Of the former, DJ Sotofett brings a welcomed overhaul to Yoshinori Hayashi’s “Waterwheel,” keeping many of the sounds the same but rearranging them to give them more of a purpose. Hayashi’s music has always had a meandering, formless quality to them, with complex layers of sounds constantly shifting and never settling into a comfortable groove. But Hayashi pushed this sound to an almost impenetrable degree on the difficult EP, The Forgetting Curve. Gone are the beats and the whimsical tunes of his last EP, The Edge of the Edge, and what’s left are downright dreary and nightmarish textures. On the original “Waterwheel,” an acoustic guitar meanders through some semblance of a melody while a laxidasical snare and haunting synths come in and out at their own leisure. Each component of the track feels as if it’s struggling to come together to form some kind of sense. That Sotofett is able to rearrange it to give it more of a structure that people can hold onto is an accomplishment in itself, but he pushes it further by enlisting Osaruxo to play violin while also adding additional instrumentation of his own, such as percussion and flutes. The result is “Waterwheel Scenery DJ Sotofett’s Dubcurve Fix-Mix,” one of his best tracks that pays respects to the original while also evoking it’s own ideas. Sotofett loops the haunting synths from before and speeds up the aimless guitar picking, but this time he balances them out against a irreverent baseline that seems indifferent to the melancholy that Hayashi’s music inhabits.
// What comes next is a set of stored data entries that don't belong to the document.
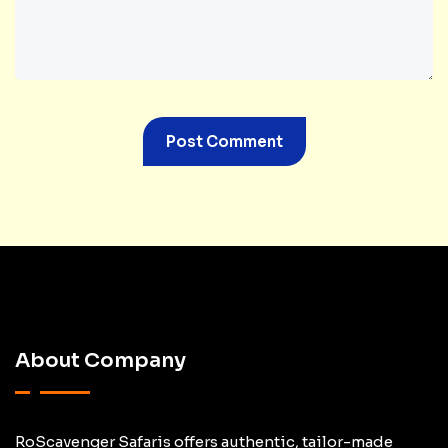
About Company
RoScavenger Safaris offers authentic, tailor-made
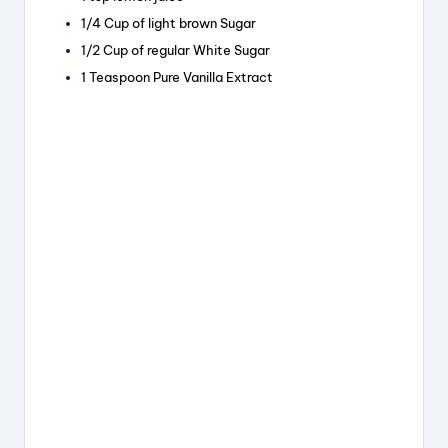
k
1/4 Cup of light brown Sugar
1/2 Cup of regular White Sugar
1 Teaspoon Pure Vanilla Extract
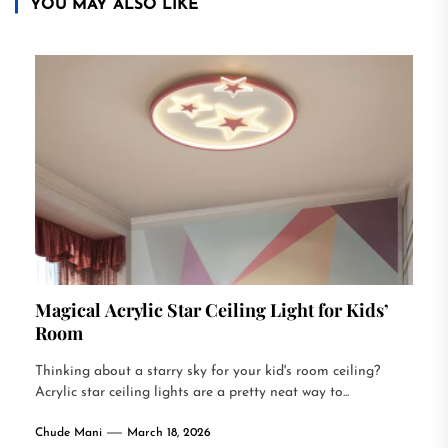
YOU MAY ALSO LIKE
Magical Acrylic Star Ceiling Light for Kids’
Room
Thinking about a starry sky for your kid's room ceiling?
Acrylic star ceiling lights are a pretty neat way to...
Chude Mani
March 18, 2026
On DJ Fett Buger’s remix of Furious Frank’s “Flamen Galah,” Fett Burger keeps things simpler but no less ambitious. The original is an electro track that bordered on ambience, a drum pattern serving as the backbone of the track while alien sounds swirl around. The focus is kept on texture and mood and it quickly settles on a comfortable low-key groove. On DJ Fett Burger’s “Flamen G 411 Street Mix,” he keeps the basic structure the same yet everything sounds significantly amplified. The percussion is much heavier while a ripping synth surges through the track. He removed some of the dripping elements of the original, but in it’s place are dramatic synths that close out the second half of the track giving it a sense of drama and weight. It’s a similar effect he used on the excellent “No-No 4 B” release of last year, where the song also meandered for half it’s length before giving way to striking synth chords. The effect is a track that reconfigures the original track to have a wider scope and a bigger statement.